The Migration Health Requirement
Most applicants for Australian visas must fulfil the migration Health Requirement as well as the Character Test.The criteria for health assessments are determined by the length of the person’s proposed stay, the purpose of their visit and the type of visa they are applying for. According to the Department of Immigration and Citizenships, the Health Requirement is necessary to:
- Protect the Australian community from risks to public health;
- Contain public expenditure on community services and health care
- Ensure Australian citizens have access to health care and community services that are in limited supply.
Public Interest Criteria
Under Schedule 4 of the Migration Regulations, there are three Public Interest Criteria (PIC). These are:
- PIC 4005, which applies to most visa applications, and sets out the standard migration Health Requirement criteria. These include meeting the ‘significant cost’ and ‘prejudice to access’ requirements;
- PIC 4006, which applies to long-stay skilled business visas. Under this criterion, applicants who fail to pass the health requirement have access to a waiver provided their sponsoring employer indemnifies their identified health-related costs; and
- PIC 4007, which applies to a limited number of family stream, skilled and humanitarian visa applicants. Under this criterion, applicants who fail the Health Requirement have access to a waiver consideration at the Minister’s discretion. This means the Minister can consider compelling and compassionate circumstances as well as financial and other offsets to the costs. The applicant may provide additional medical reports and other evidence of their circumstances to offset the costs that have been identified.
An applicant will not meet the health requirement if the department considers them a threat to Australia’s public health (for example, by having tuberculosis) or because they have a disease or a condition that would amount to a significant cost to the Australian community or that would prejudice the access of Australian citizens and permanent residents to health care.
Where an applicant is assessed as having such a condition, they will not receive a visa unless they are granted a health waiver The majority of permanent visa applicants do not have access to a waiver.
Who must pass the migration Health Requirement?
All applicants for permanent visas are assessed against the Health Requirement. This includes their partner and children, even if those persons are not included in the application.
Applicants for temporary visas may be required to have a medical examination, including a chest x-ray and other tests depending on the length of their proposed stay, their intended activities while in Australia and other factors.
Applicants for offshore refugee and humanitarian visas are also expected to pass the Health Requirement before being granted a visa. Applicants from this group may still be rejected on health grounds.
Where a person applies for a visa, the departmental decision-maker must assess whether the person has a significant medical condition. This can be done through self-identification by the applicant or by requiring them to undergo a medical assessment. If the person has a significant medical condition, the Medical Officer of the Commonwealth (MOC) will receive the results of their assessment and will give its opinion as to whether the person meets the Health Requirement. The decision of the MOC is usually final.
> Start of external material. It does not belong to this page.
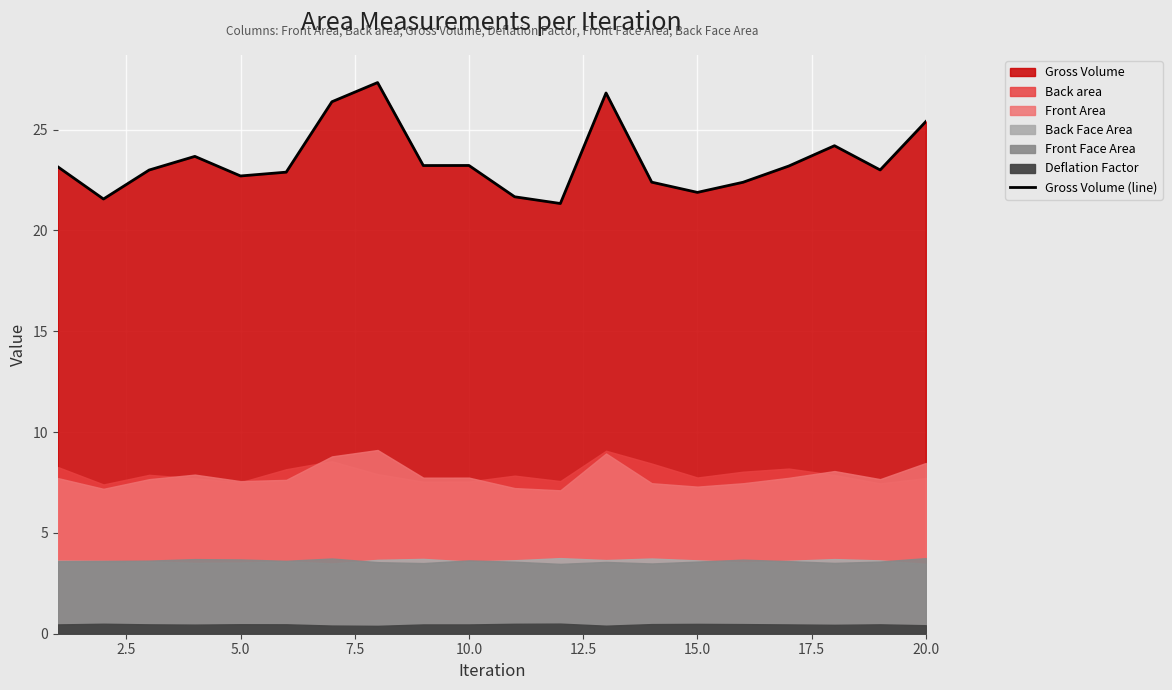

True or false: Gross Volume (line) has a value of 23.2 at 10.0.

True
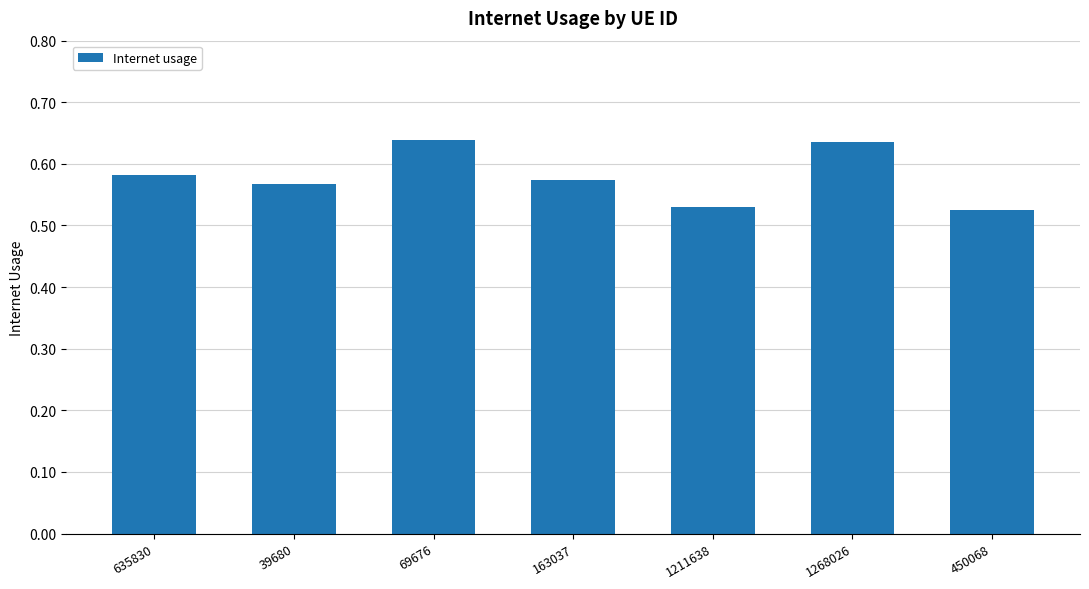

What is the sum of the values at 163037 and 450068?

1.1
Significant cost threshold
When it is assessing whether a person passes the Health Requirement, the MOC will determine whether the person’s illness or condition will require health care or community services whose costs will exceed the threshold for ‘significant cost’. An applicant will be found not to meet the Health Requirement if the cost of their treatment is likely to exceed $21,000.
Prejudice to access
Visa applicants are also assessed on ‘prejudice to access’. This is where an applicant’s disease or condition is likely to prejudice the access that Australian citizens or permanent residents have to health care and community services – for example, through dialysis, organ transplants, knee and hip replacements or blood/plasma products. This may also be through services such as hospital services, rehabilitation services and disability services or residential or palliative care.
Criticisms of the health requirement
The MOC is commonly criticised for habitually assessing the same condition as attracting the same costing, regardless of the level of disability the individual patient has or the level of care they receive or require. It is notoriously difficult to calculate the future costs of a disability or medical condition. The Royal Australasian College of Physicians (RACP) has expressed concern that disabled visa applicants may be rejected on the basis of untested assumptions about the future costs of their disability. It is particularly difficult to make such an assessment where the person concerned is still very young.
It has also been pointed out that the costs estimate is made regardless of whether the person will actually use health care. Furthermore, the criteria ignore the healthcare burdens posed by other factors such as obesity or alcoholism, which the migration process does not screen for. Furthermore, the opportunity to provide evidence of a person’s capacity to offset their healthcare costs is not extended to the majority of applicants.
The main criticism of the ‘prejudice to access’ principle is the assumption it carries that a person with a disability will use all the services available for that disability, rather than assessing the likely use of services by the particular individual.